Ela, que parecia ter entendido, miou.

Entreguei o presente perdido ao meu pai, que quase chorou de alegria. Descendo as escadas fui em direção ao espelho e observei que a minha gola em babados estava mais bonita do que eu imaginava. Portava uma blusa de seda branca, coberta por um sobretudo azul-marinho, abrilhantado por dourado em arabescos. Minha calça acima dos joelhos era marrom, e cobria até onde a meia se estendia.

Agradável, eu diria.

Em um piscar de olhos, eu já via os mais diversos parentes e amigos adentrando a sala de estar para esperar a ceia de Natal. Embora que fosse desconfortável e cansativo, tentava cumprimentar a todos e não mostrar o real sentimento que havia em meu coração.

Seria meu primeiro natal sem me questionar quando ele viria.

Talvez falando sobre isso eu esteja novamente me questionando, mas nos outros era bem diferente. Lembro-me de fazer malas na calada da noite para que eu não deixasse nada que me fosse importante.

Uma vez, Tio Drosslmeyer fez o meu cachorro de pelúcia latir. Não me perguntem como, mas pelas suas roupas extravagantes e brinquedos diferentes sei que ele não é apenas um marceneiro.

Depois disso eu passei a realmente acreditar que ele ganharia vida, tomaria a minha altura e me levaria consigo para o seu país. Ouvi tantas promessas que nem saíram de sua boca e acreditei.

"Todo homem, mesmo dado à extrema racionalidade, tem direito a suas superstições" — quase saltei em susto.

— Tio Drosslmeyer, de novo não — falei sorrindo, e apertando a mão no peito — Por que dizes isso?

— Jimin, sabes o porquê de teu irmão falar isso? — ele tomou um salgadinho que um dos nossos garçons servia e sentou no sofá ao meu lado próximo a gigante árvore de natal.

— Na verdade, não — respondi sincero.

— Lembra-te quando Effie sumiu com o seu relatório? Era algo que ele dependia muito para avançar nos estudos, praticamente o relatório de sua vida. Mas perdeu-se. E eu o disse que, por um minuto sequer, acreditasse no acaso e no destino. Que talvez essa fosse a melhor forma de conseguir o relatório novamente: ter fé. Ter esperança que as coisas iriam ficar bem em algum momento.

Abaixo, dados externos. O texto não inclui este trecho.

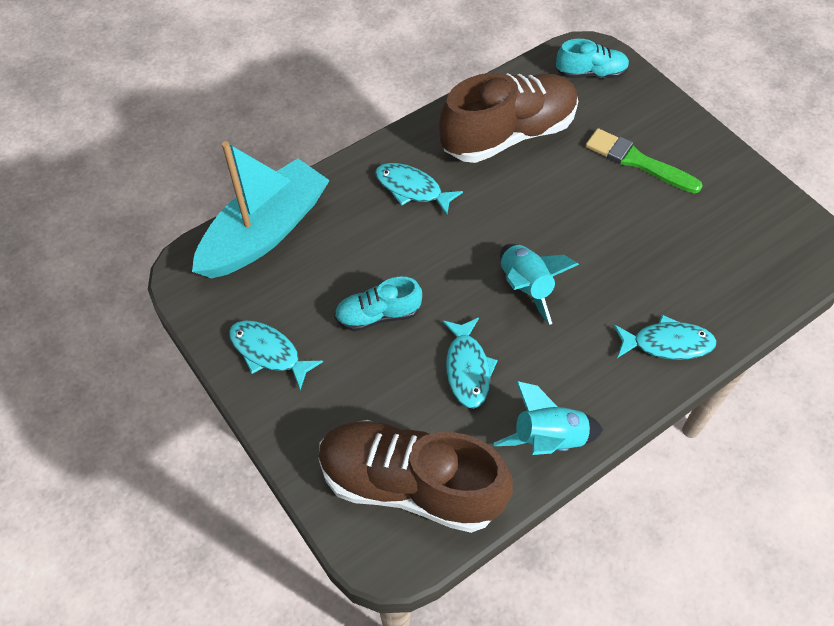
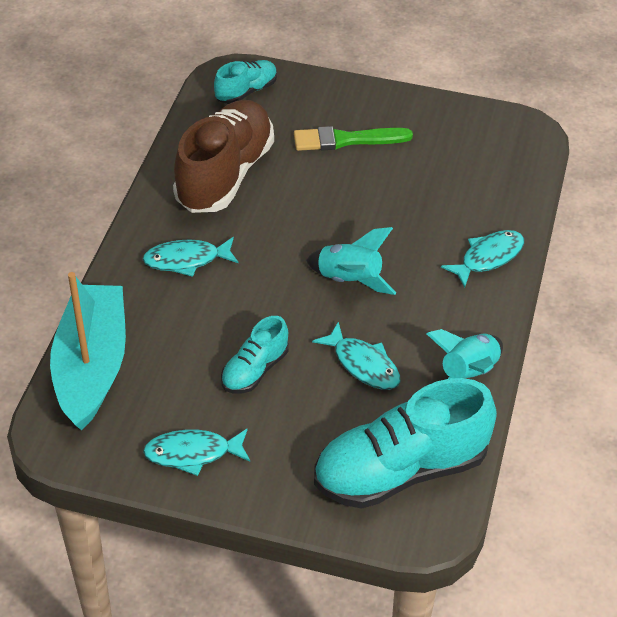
camera: 40 degrees left, 10 degrees down
brown shoe [318,420,513,533] -> turquoise shoe [314,378,497,509]

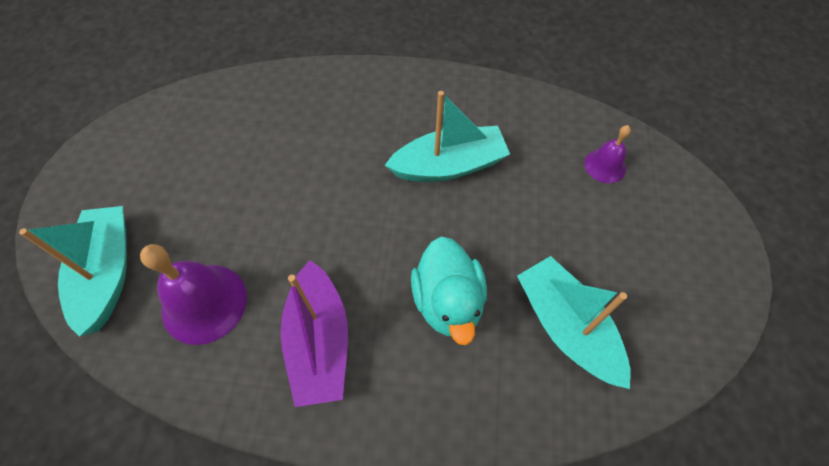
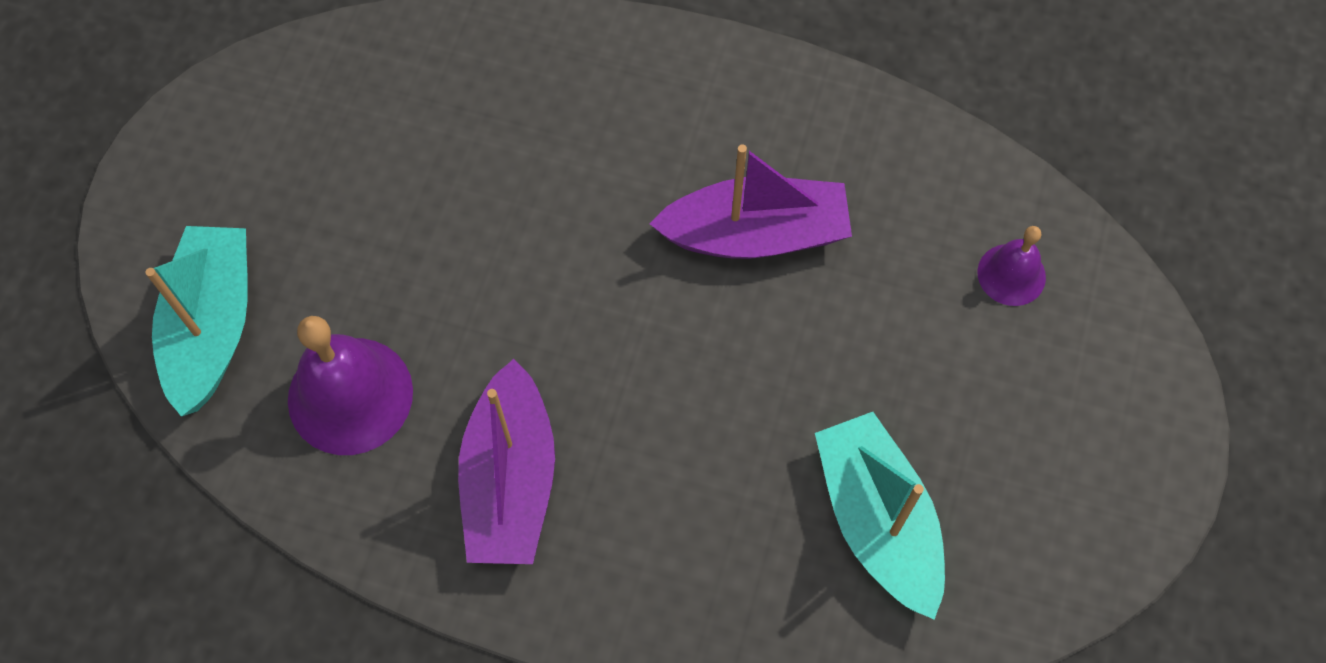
camera: 10 degrees right, 5 degrees up
turquoise boat [385,91,510,182] -> purple boat [650,145,852,259]
turquoise duck [411,237,487,345] -> none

Eu sabia exatamente o porquê dele estar falando aquilo, ele não via mais a antiga fé e esperança em mim.

Talvez porque eu realmente não as tivesse mais.

— Se dê o direito de sonhar, Jimin. Apenas mais uma vez, eu te prometo, não vai ser em vão — ele sorriu, afagando a minha nuca com a mão cansada.

Eu sorri em resposta, porque ele sabia exatamente o que confortava o meu coração. Eu poderia realmente não acreditar mais que ele viria me buscar e que se preocuparia em tirar-me daqui, mas talvez fosse uma superstição nova a seguir: quando eu não o esperasse tanto, ele viria.

— Aqui — ele voltou com uma caixinha bem decorada em púrpura e deu-me alegre.

Ao abri-la vagarosamente e retirar o laço, encontrei ali três coisas: um recipiente cheio bem adornado em vidro, um par de sapatilhas cor de gelo e por último uma ratoeira.